*** SOURCE DATA ***

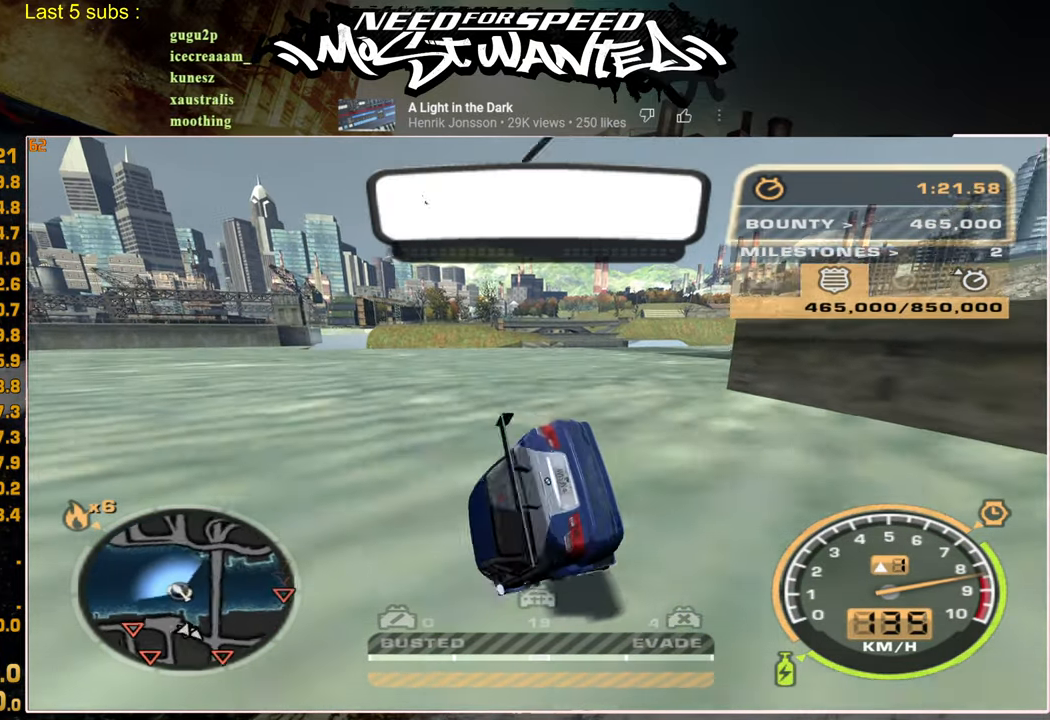
Gameplay with a controller (PlayStation layout); each line is a JSON object with the inputs held at the frame after it. "events" lists button and stick changes between this image and that frame as [ms after this image, input, new state], when the widget could be followed in between.
{"buttons": ["R2"], "left_stick": "center", "right_stick": "center", "events": []}
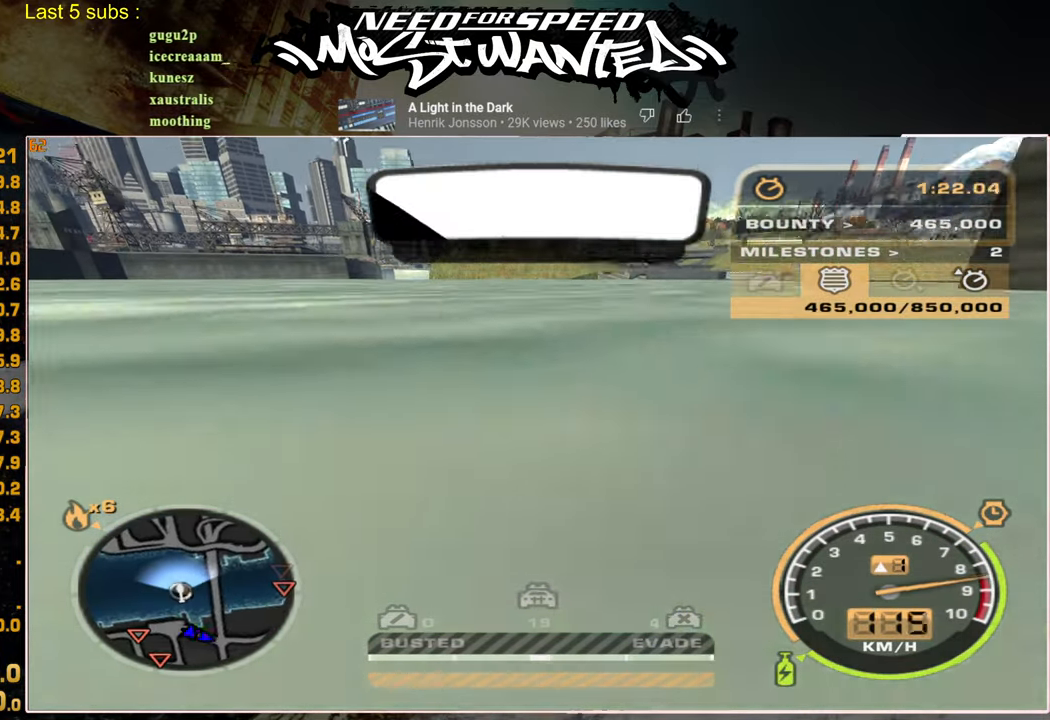
{"buttons": ["R2"], "left_stick": "center", "right_stick": "center", "events": []}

*** End of SOURCE DATA ***

■ TASK DIRECTIONS: Retype the listing exactly. Skip every picture.

■ RESULT OF THE TASK:
Gameplay with a controller (PlayStation layout); each line is a JSON object with the inputs held at the frame after it. "events" lists button and stick changes between this image and that frame as [ms after this image, input, new state], when the widget could be followed in between.
{"buttons": ["R2"], "left_stick": "center", "right_stick": "center", "events": []}
{"buttons": ["R2"], "left_stick": "center", "right_stick": "center", "events": []}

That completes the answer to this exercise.